→ Tasks to complete
a) According to the film summary, who is Art married to?
b) Take the stretch of the listing from its start through the line containing "What is the sum of the" and change "chart" to "graph", leaving everything else as it is.

→ Source passage

━━━━━━━━━━━━━━━━━━━━━━━━━━━━━━

‘Challengers’ Ending Explained & Film Summary: Who Wins The Final Match?


Just the thought of talking about Luca Guadagnino’s Challengers makes me feel like I’m about to divulge things that I have no business knowing. And I guess that comes from the intruder’s discomfort, as though I know too many intimate things about these strangers I’ve come to find in Challengers. That is essentially one of the things that makes Zendaya, Mike Faist, and Josh O’Connor’s film such a lingering experience. You know all these things about Art, Patrick, and Tashi. What do you do except discuss it?

Spoiler Alert

What happens in the film?

In terms of success, Art’s professional life as a tennis pro has been broadly satisfactory. And his personal life, which is all too connected to his professional one given that he’s married to his coach, Tashi, is going just as well. The entire thing hinges on her husband’s success being Tashi’s relief from the grief of a career that was ended by an injured knee. So you know an overall fall is inevitable in the case where he isn’t doing too well on the court, and that’s what happens. To revive his spirit with a few pesky wins, Tashi preps him for a humble challenger competition. Almost a lifetime’s worth of intense emotions in love, friendship, betrayal, and the game simmer up when an old friend, Patrick, turns out to be the one Art’s supposed to beat in the final.

━━━━━━━━━━━━━━━━━━━━━━━━━━━━━━

→ Task data
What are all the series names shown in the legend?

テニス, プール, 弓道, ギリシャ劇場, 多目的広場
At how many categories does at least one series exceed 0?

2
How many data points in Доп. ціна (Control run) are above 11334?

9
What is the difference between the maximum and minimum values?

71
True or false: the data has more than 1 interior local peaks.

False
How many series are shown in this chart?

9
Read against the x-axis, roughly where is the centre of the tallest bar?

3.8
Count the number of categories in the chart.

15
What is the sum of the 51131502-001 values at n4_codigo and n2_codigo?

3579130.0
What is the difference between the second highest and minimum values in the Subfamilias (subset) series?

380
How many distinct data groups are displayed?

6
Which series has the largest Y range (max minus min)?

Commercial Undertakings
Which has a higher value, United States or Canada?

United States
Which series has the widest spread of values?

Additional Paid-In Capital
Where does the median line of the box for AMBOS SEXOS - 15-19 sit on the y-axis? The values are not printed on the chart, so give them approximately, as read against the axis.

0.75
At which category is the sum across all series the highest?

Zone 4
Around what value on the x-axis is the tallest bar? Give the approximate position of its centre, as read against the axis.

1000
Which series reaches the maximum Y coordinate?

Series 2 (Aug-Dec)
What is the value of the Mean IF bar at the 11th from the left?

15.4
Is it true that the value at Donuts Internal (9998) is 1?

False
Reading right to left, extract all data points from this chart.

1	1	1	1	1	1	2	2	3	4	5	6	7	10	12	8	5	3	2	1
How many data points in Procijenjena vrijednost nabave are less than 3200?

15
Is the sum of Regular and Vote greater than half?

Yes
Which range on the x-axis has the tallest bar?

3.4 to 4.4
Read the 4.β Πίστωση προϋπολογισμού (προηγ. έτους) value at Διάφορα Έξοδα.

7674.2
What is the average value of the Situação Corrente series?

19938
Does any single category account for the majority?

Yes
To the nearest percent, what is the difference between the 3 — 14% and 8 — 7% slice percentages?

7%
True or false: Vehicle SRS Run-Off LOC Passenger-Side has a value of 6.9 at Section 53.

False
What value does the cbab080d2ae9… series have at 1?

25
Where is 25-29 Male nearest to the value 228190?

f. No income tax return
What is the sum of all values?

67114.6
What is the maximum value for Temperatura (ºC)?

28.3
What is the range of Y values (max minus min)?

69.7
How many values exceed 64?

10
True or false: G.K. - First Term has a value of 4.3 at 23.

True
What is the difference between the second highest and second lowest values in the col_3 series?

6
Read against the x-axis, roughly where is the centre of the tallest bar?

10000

━━━━━━━━━━━━━━━━━━━━━━━━━━━━━━

→ Exercise results
a) Art is married to his coach, Tashi.

b)
What are all the series names shown in the legend?

テニス, プール, 弓道, ギリシャ劇場, 多目的広場
At how many categories does at least one series exceed 0?

2
How many data points in Доп. ціна (Control run) are above 11334?

9
What is the difference between the maximum and minimum values?

71
True or false: the data has more than 1 interior local peaks.

False
How many series are shown in this graph?

9
Read against the x-axis, roughly where is the centre of the tallest bar?

3.8
Count the number of categories in the graph.

15
What is the sum of the 51131502-001 values at n4_codigo and n2_codigo?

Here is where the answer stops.